#### Your assignment
In the lines starting with the line with "Très à l’écoute" and going on through the line with "10 september 2025", replace "appointment" with "meeting" and give those lines again with nothing else changed.

(Stored data entries)
%%

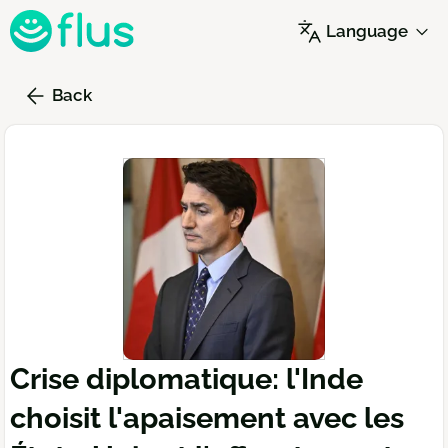
Skip
Language
to
main
content
Back
Crise diplomatique: l'Inde
choisit l'apaisement avec les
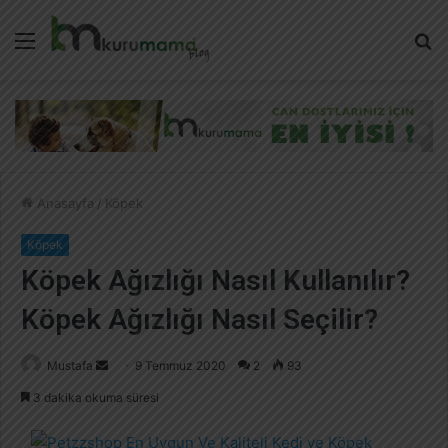
Menü
A
y
...
Anasayfa
/
Köpek
Köpek
Köpek Ağızlığı Nasıl Kullanılır?
Köpek Ağızlığı Nasıl Seçilir?
Mustafa
B
9 Temmuz 2020
2
93
i
3 dakika okuma süresi
r
e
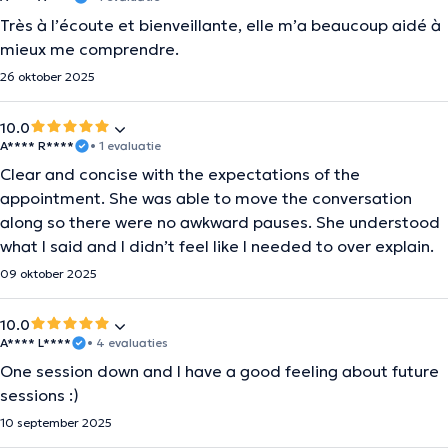
Très à l’écoute et bienveillante, elle m’a beaucoup aidé à
mieux me comprendre.
26 oktober 2025
10.0
A**** R****
• 1 evaluatie
Clear and concise with the expectations of the
appointment. She was able to move the conversation
along so there were no awkward pauses. She understood
what I said and I didn’t feel like I needed to over explain.
09 oktober 2025
10.0
A**** L****
• 4 evaluaties
One session down and I have a good feeling about future
sessions :)
10 september 2025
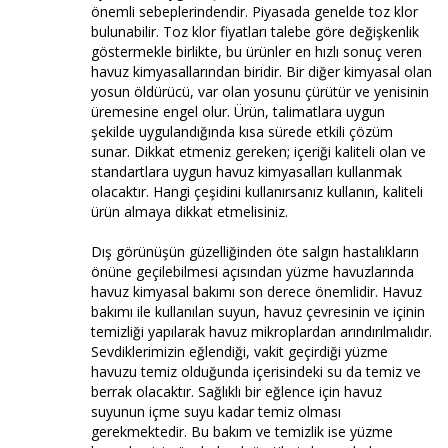
önemli sebeplerindendir. Piyasada genelde toz klor
bulunabilir. Toz klor fiyatları talebe göre değişkenlik
göstermekle birlikte, bu ürünler en hızlı sonuç veren
havuz kimyasallarından biridir. Bir diğer kimyasal olan
yosun öldürücü, var olan yosunu çürütür ve yenisinin
üremesine engel olur. Ürün, talimatlara uygun
şekilde uygulandığında kısa sürede etkili çözüm
sunar. Dikkat etmeniz gereken; içeriği kaliteli olan ve
standartlara uygun havuz kimyasalları kullanmak
olacaktır. Hangi çeşidini kullanırsanız kullanın, kaliteli
ürün almaya dikkat etmelisiniz.
Dış görünüşün güzelliğinden öte salgın hastalıkların
önüne geçilebilmesi açısından yüzme havuzlarında
havuz kimyasal bakımı son derece önemlidir. Havuz
bakımı ile kullanılan suyun, havuz çevresinin ve içinin
temizliği yapılarak havuz mikroplardan arındırılmalıdır.
Sevdiklerimizin eğlendiği, vakit geçirdiği yüzme
havuzu temiz olduğunda içerisindeki su da temiz ve
berrak olacaktır. Sağlıklı bir eğlence için havuz
suyunun içme suyu kadar temiz olması
gerekmektedir. Bu bakım ve temizlik ise yüzme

%%

#### Answer for the task
Très à l’écoute et bienveillante, elle m’a beaucoup aidé à
mieux me comprendre.
26 oktober 2025
10.0
A**** R****
• 1 evaluatie
Clear and concise with the expectations of the
meeting. She was able to move the conversation
along so there were no awkward pauses. She understood
what I said and I didn’t feel like I needed to over explain.
09 oktober 2025
10.0
A**** L****
• 4 evaluaties
One session down and I have a good feeling about future
sessions :)
10 september 2025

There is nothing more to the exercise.